The Royal College of Radiologists (2003) has produced recommendations for determining the pathway of the patient undergoing various diagnostic imaging investigations in the initial diagnosis of Crohn’s disease. The plain abdomen radiograph is recommended as the first diagnostic imaging investigation.
Plain Radiographs of the Abdomen
Plain abdominal radiographs are usually obtained as the first line of the diagnostic imaging investigation. In cases of “acute abdomen”, an erect chest x-ray is obtained at the same time as this is better at demonstrating free intraperitoneal gas and there may be coexisting chest pathology (Carroll, 1998). The examination does not require any special preparation and is a quick, inexpensive and effective way of detecting the presence of bowel obstruction, perforation, or toxic colon distention. However, a false positive rate of 16 to 20% makes plain abdominal radiography a poor diagnostic imaging modality in patients with Crohn’s disease; negative findings cannot prevent further studies, and positive findings would also lead to other diagnostic imaging investigations to accurately characterise the disease (Huprich et al. 2005). For these reasons, plain radiographs of the abdomen are not essential when the Crohn’s disease initial presentation is typical and not severe. If the health care professional suspects this, a colonoscopy/sigmoidoscopy may be performed instead of plain abdominal radiograph.
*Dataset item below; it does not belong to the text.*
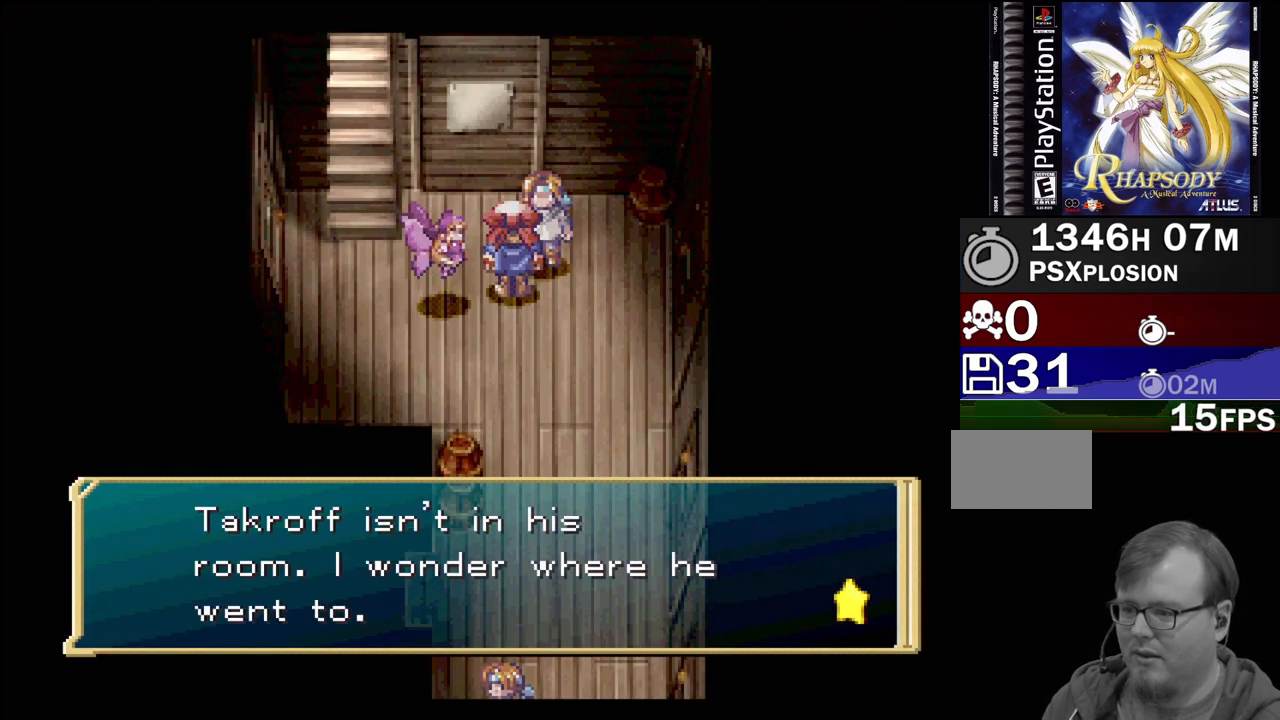
{"buttons": [], "events": []}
Colonoscopy/ Sigmoidoscopy
Several types of endoscopes are used to examine the gastrointestinal tract and to determine the nature and extent of Crohn's disease.
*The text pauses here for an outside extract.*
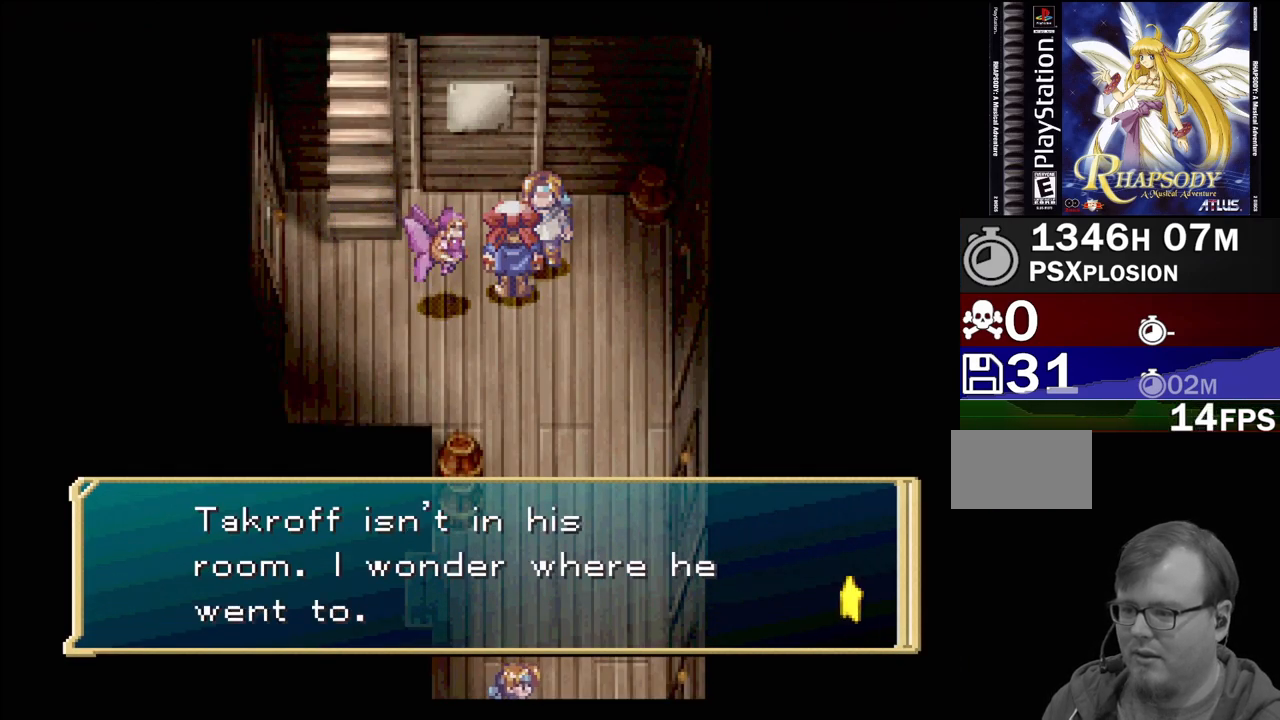
{"buttons": [], "events": [[217, "CROSS", "down"], [350, "CROSS", "up"]]}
Colonoscopy is the gold standard and most sensitive test for diagnosis of Crohn’s disease (Yantis, et al. 2006). The examination requires some advanced bowel preparation and may take up to 1 ½ hours to visualise the entire colon. An examination is only complete if al of the entire colon has been examined. However, lack of proper bowel preparation is a potential problem in both colonoscopy and barium enema investigations (Huprich, et al. 2005). Nevertheless, colonoscopy is superior to the barium enema examination in detecting early changes and blockages, abnormal growths, small ulcers or small areas of inflammation of the colon and terminal ileum and in assessing the degree of inflammation (Carroll, 1998). The barium enema is reserved for those patients who had an unsuccessful colonoscopy.
In sigmoidoscopy, the endoscope is inserted through the anus to look for inflammation or bleeding in the rectum and lower part of the large intestine. Risks of this procedure include perforation of the colon wall, bleeding and infection (Huprich, et al. 2005).
The advantage of these procedures is that any time during the examination a biopsy may be taken, and the tissue sent for analysis to help the health care professional to determine the cause of inflammation.
Occasionally, Crohn's disease affects only the small bowel and not the colon. If the health care professional suspects this, a small bowel follow through may be performed instead of colonoscopy.
Small Bowel Follow-Through (SBFT) and Small Bowel Enema (Enteroclysis)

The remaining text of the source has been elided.